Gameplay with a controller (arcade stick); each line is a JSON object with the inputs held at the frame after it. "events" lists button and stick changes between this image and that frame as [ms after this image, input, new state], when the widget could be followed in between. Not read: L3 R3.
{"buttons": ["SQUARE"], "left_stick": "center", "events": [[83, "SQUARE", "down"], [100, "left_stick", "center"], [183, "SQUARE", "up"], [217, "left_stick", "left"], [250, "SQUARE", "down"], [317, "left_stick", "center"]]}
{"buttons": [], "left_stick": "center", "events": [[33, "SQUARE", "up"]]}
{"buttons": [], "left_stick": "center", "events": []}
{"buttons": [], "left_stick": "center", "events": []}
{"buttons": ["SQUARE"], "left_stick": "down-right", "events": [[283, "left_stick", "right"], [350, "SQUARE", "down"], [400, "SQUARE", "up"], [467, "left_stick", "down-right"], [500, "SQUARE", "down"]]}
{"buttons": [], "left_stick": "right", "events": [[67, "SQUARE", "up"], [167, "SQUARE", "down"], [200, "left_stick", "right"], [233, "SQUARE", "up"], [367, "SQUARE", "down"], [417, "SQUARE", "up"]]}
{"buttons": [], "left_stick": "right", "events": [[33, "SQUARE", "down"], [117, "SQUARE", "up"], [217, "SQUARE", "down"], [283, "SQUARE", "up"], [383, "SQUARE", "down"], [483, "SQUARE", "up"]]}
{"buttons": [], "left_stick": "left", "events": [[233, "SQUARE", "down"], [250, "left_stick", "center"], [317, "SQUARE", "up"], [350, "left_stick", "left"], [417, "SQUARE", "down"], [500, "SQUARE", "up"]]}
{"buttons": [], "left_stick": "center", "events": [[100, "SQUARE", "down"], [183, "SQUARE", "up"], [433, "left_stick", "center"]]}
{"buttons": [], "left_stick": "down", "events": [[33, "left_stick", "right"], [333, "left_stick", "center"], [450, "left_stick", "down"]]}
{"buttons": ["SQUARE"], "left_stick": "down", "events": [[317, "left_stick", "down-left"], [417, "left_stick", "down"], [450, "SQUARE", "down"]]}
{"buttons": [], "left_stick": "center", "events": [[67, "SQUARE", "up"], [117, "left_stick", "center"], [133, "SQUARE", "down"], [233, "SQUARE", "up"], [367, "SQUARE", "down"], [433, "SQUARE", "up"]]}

• • •

## Work item
All of the material above needs to be retyped word for word.

## Task solution
Gameplay with a controller (arcade stick); each line is a JSON object with the inputs held at the frame after it. "events" lists button and stick changes between this image and that frame as [ms after this image, input, new state], when the widget could be followed in between. Not read: L3 R3.
{"buttons": ["SQUARE"], "left_stick": "center", "events": [[83, "SQUARE", "down"], [100, "left_stick", "center"], [183, "SQUARE", "up"], [217, "left_stick", "left"], [250, "SQUARE", "down"], [317, "left_stick", "center"]]}
{"buttons": [], "left_stick": "center", "events": [[33, "SQUARE", "up"]]}
{"buttons": [], "left_stick": "center", "events": []}
{"buttons": [], "left_stick": "center", "events": []}
{"buttons": ["SQUARE"], "left_stick": "down-right", "events": [[283, "left_stick", "right"], [350, "SQUARE", "down"], [400, "SQUARE", "up"], [467, "left_stick", "down-right"], [500, "SQUARE", "down"]]}
{"buttons": [], "left_stick": "right", "events": [[67, "SQUARE", "up"], [167, "SQUARE", "down"], [200, "left_stick", "right"], [233, "SQUARE", "up"], [367, "SQUARE", "down"], [417, "SQUARE", "up"]]}
{"buttons": [], "left_stick": "right", "events": [[33, "SQUARE", "down"], [117, "SQUARE", "up"], [217, "SQUARE", "down"], [283, "SQUARE", "up"], [383, "SQUARE", "down"], [483, "SQUARE", "up"]]}
{"buttons": [], "left_stick": "left", "events": [[233, "SQUARE", "down"], [250, "left_stick", "center"], [317, "SQUARE", "up"], [350, "left_stick", "left"], [417, "SQUARE", "down"], [500, "SQUARE", "up"]]}
{"buttons": [], "left_stick": "center", "events": [[100, "SQUARE", "down"], [183, "SQUARE", "up"], [433, "left_stick", "center"]]}
{"buttons": [], "left_stick": "down", "events": [[33, "left_stick", "right"], [333, "left_stick", "center"], [450, "left_stick", "down"]]}
{"buttons": ["SQUARE"], "left_stick": "down", "events": [[317, "left_stick", "down-left"], [417, "left_stick", "down"], [450, "SQUARE", "down"]]}
{"buttons": [], "left_stick": "center", "events": [[67, "SQUARE", "up"], [117, "left_stick", "center"], [133, "SQUARE", "down"], [233, "SQUARE", "up"], [367, "SQUARE", "down"], [433, "SQUARE", "up"]]}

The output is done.